As if services matter more than people. As if.
While it frustrates me that Hockey wants to clamber back into the spotlight, it's not enough for me just to disagree with his opinions.
He also made the claim in his speech that the majority of his controversial 2014 first budget had gone on to be delivered. I call bollocks.
So I called John Hawkins for a fact check. Hawkins headed the economics division at the Hong Kong Monetary Authority, was a senior economist with the Reserve Bank of Australia, with the Bank for International Settlements and with Australian Treasury. He was also secretary to the Senate Economics Committee. Now he's a senior lecturer at the University of Canberra. He knows what's what.
Here's what he says about Hockey's claims.
"The budget was politically inept. Because there was a lot of opposition to it, much didn't get through. It caused a lot of pain for not much economic gain.
"And it dared car manufacturers to leave Australia. The government was surprised when its bluff was called."
Yes, a lot knocked back by the Senate. A little modified. And most of it just went nowhere.
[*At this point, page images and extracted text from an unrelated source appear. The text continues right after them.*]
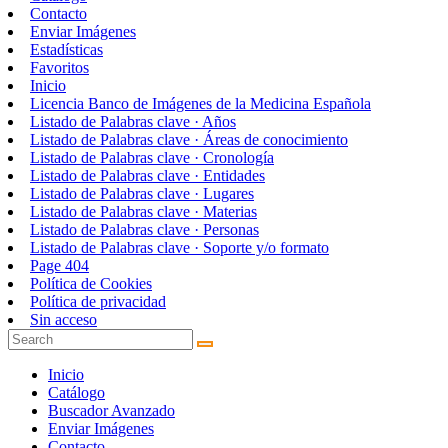
Contacto
Enviar Imágenes
Estadísticas
Favoritos
Inicio
Licencia Banco de Imágenes de la Medicina Española
Listado de Palabras clave · Años
Listado de Palabras clave · Áreas de conocimiento
Listado de Palabras clave · Cronología
Listado de Palabras clave · Entidades
Listado de Palabras clave · Lugares
Listado de Palabras clave · Materias
Listado de Palabras clave · Personas
Listado de Palabras clave · Soporte y/o formato
Page 404
Política de Cookies
Política de privacidad
Sin acceso
Inicio
Catálogo
Buscador Avanzado
Enviar Imágenes
Contacto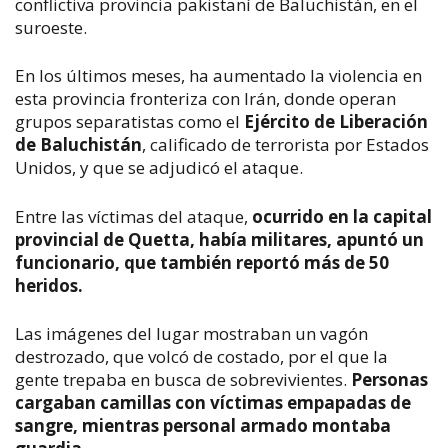
conflictiva provincia pakistaní de Baluchistán, en el
suroeste.
En los últimos meses, ha aumentado la violencia en
esta provincia fronteriza con Irán, donde operan
grupos separatistas como el
Ejército de Liberación
de Baluchistán
, calificado de terrorista por Estados
Unidos, y que se adjudicó el ataque.
Entre las víctimas del ataque,
ocurrido en la capital
provincial de Quetta, había militares, apuntó un
funcionario, que también reportó más de 50
heridos.
Las imágenes del lugar mostraban un vagón
destrozado, que volcó de costado, por el que la
gente trepaba en busca de sobrevivientes.
Personas
cargaban camillas con víctimas empapadas de
sangre, mientras personal armado montaba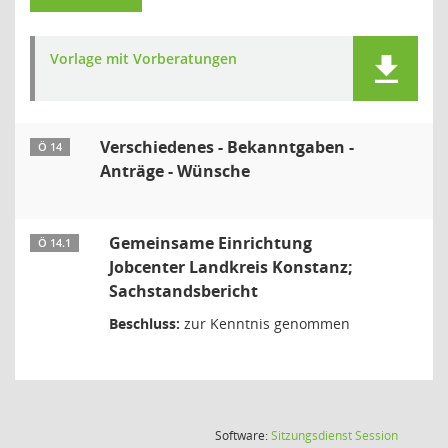
Vorlage mit Vorberatungen
Verschiedenes - Bekanntgaben -
Ö 14
Anträge - Wünsche
Gemeinsame Einrichtung
Ö 14.1
Jobcenter Landkreis Konstanz;
Sachstandsbericht
Beschluss:
zur Kenntnis genommen
(Wird in
Software:
Sitzungsdienst
Session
But let's not pretend the former treasurer has no legacy. Let me remind you of what I consider to be his greatest legacy.
That would be the images of him, smoking a fat cigar, with his co-conspirator and then finance minister Mathias Cormann. There he is, a few days after putting the finishing touches to his budget, a few days out from handing it down. A few days before we knew what an utter shitshow it would be for most of us.
And there he is, looking so pleased with himself. And if we didn't know before that, we knew then he was completely out of touch with the rest of us.
But look, not everything in that speech was self-aggrandising and a rewriting of the history the rest of us saw happen. Hockey has had a post-politics epiphany. He spent a lot of time while in office - a lot of time - complaining about the public service and how bloated it was. You'll remember he planned to slash 3000 jobs in the Australian Tax Office to cut or scrap more than 200 government programs.
He said at the time: "You can have lots of small programs that involve a massive amount of red tape with very little outcome."
But since leaving public life, he has discovered bureaucracy in big business was far worse than in the public service. Much insight.
Let's vow from now to ditch the real leaners in our society. We lift them up to high office and then they forget how they got there. They get to keep their fabulously comfy parliamentary pensions while everyone else struggles.
Hey Joe, good to see you are still thinking about what's good for Australia. Can you lend us a couple of grand?
- Jenna Price is a regular columnist and a visiting fellow at the Australian National University.